== Available data ==
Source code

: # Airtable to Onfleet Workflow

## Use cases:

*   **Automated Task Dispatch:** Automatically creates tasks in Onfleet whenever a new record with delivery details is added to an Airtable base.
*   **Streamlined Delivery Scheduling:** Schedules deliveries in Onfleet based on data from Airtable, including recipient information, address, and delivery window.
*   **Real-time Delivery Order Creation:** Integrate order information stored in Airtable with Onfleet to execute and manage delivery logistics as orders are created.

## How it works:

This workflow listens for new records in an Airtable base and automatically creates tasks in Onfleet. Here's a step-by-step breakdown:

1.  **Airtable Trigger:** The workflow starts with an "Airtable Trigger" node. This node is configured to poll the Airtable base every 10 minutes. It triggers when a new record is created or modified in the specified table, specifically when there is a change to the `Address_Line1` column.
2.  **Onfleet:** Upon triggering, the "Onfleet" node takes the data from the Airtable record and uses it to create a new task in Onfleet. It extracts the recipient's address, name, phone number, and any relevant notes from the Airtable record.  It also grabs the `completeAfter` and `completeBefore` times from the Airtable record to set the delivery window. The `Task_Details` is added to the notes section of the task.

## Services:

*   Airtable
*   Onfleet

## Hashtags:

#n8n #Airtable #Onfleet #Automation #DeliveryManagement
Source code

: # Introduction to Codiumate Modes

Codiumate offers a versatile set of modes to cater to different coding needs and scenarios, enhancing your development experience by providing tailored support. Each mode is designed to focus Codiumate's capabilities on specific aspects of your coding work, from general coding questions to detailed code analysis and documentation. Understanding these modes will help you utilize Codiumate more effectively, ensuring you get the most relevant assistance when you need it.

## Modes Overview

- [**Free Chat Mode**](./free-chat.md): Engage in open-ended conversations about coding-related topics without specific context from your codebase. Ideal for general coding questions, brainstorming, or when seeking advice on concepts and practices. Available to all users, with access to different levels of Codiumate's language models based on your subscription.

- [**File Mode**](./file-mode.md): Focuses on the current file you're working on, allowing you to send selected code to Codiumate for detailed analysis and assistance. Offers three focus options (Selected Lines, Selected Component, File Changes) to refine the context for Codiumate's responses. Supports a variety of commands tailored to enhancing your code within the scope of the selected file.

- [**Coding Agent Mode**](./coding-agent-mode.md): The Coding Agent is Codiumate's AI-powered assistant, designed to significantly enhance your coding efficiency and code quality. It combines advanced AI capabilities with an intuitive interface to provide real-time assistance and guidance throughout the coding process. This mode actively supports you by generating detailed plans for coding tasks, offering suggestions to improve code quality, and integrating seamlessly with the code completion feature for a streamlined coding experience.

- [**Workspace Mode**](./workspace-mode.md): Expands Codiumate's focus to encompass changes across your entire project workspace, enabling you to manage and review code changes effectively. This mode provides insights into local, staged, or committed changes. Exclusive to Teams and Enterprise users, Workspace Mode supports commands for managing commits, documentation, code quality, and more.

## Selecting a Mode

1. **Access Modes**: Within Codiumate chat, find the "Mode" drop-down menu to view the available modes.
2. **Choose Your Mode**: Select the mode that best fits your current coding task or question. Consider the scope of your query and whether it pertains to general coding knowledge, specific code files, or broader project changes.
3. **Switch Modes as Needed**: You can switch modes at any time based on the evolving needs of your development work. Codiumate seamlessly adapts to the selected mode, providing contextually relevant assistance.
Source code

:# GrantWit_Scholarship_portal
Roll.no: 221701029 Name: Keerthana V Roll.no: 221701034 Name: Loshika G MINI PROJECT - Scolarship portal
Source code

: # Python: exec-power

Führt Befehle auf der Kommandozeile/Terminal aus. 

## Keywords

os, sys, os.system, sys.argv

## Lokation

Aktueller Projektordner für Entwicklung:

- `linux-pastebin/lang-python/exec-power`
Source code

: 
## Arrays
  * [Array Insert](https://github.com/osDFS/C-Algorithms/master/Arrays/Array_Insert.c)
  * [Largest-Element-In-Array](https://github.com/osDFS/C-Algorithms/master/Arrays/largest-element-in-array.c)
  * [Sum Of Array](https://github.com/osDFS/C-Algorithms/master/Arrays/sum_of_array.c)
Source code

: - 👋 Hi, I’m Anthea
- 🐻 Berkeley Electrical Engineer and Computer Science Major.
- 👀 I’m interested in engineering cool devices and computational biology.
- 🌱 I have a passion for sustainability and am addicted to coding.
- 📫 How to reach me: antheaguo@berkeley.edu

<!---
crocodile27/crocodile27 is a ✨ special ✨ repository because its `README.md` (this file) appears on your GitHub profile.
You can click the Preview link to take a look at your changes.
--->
===
## Exercise
Please quote the material starting with the line that contains "Hi, I’m Anthea" and going on through the line that contains "- 📫 How to reach me: antheaguo@berkeley.edu", both of those lines included.

## Answer section
: - 👋 Hi, I’m Anthea
- 🐻 Berkeley Electrical Engineer and Computer Science Major.
- 👀 I’m interested in engineering cool devices and computational biology.
- 🌱 I have a passion for sustainability and am addicted to coding.
- 📫 How to reach me: antheaguo@berkeley.edu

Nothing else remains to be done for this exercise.